Another startup is following in Xamen’s footsteps: recently-incubated firm Orbit has already won first prize in the “Epitech Innovativ Projects 2016” awards for designing an open source drone for monitoring industrial sites. The project was deployed in partnership with Bouygues Energies & Services, which already uses it on its premises. So what makes this project stand out from current solutions on the market? The creators have found a way to stabilise the drone in a particular area and collect more accurate data. According to Clément Ouanhnon, one of the team of 12 students involved in the 3-year study project, the “magic ingredient” was “the development of 2 apps. One runs on a smartphone and retrieves data and displays it as a graph which helps the pilot guide the drone more effectively. The other runs on a computer and is used by the pilot to create the drone’s flight plan.”
The commercial drone market is booming
The budding French civilian drone sector already has over a thousand players and is worth over one hundred million Euros in annual revenue, according to estimations by Oliver Wyman, and several hundred million according to the French Civilian Drone Council.

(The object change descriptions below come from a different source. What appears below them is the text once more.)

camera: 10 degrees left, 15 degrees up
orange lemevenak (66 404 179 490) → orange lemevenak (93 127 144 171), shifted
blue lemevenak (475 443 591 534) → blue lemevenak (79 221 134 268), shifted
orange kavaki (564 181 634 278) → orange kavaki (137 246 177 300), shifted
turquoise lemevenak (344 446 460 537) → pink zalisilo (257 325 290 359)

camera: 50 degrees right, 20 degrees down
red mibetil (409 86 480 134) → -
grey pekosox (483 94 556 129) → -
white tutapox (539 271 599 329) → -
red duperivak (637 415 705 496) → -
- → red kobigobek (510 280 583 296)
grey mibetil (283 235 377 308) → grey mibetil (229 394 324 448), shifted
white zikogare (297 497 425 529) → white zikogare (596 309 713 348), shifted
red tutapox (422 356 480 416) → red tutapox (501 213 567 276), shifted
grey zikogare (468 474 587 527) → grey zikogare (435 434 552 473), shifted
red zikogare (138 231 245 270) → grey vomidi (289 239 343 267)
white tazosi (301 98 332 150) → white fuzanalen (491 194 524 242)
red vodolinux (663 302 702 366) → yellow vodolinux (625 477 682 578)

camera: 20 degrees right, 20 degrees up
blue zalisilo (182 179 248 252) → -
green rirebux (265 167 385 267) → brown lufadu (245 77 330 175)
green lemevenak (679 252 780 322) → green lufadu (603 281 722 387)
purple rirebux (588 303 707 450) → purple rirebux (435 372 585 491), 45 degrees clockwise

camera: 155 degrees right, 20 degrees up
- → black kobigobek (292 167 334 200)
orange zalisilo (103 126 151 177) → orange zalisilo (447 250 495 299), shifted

The global market, meanwhile, is valued at €1.6 billion.
Growth over the next ten years will be driven by commercial uses and services and in particular data collection and analysis, once business models become viable thanks to harmonised European regulations and more competitive costs compared with existing solutions (satellites, helicopters and light aircrafts). The CAGR for commercial and civilian drones is estimated at 19% between 2015 and 2020, according to BI Intelligence. In France, Toulouse-based company Delair-Tech, which makes industrial drones and decision-making solutions has reported 1000% growth since its inception five years ago and recently raised €13 million in funds.
The French civilian drone sector is getting organised
In France, the Civilian Drone Council was created in June 2015 for the purpose of combining initiatives made by separate organisations. At the same time, regulations in this field, where France was a pioneer in 2012, have been updated and the Council now aims to identify technological priorities and strategies for developing the French offering overseas.
Meanwhile, the FPDC, (Professional Civilian Drone Federation), has over 300 members including manufacturers (around forty, some of whom are operators), resellers, (around thirty, some of whom are also operators and manufacturers), around twenty training centres (design, remote piloting, photography, etc.) and various institutional organisations, research centres and insurance companies.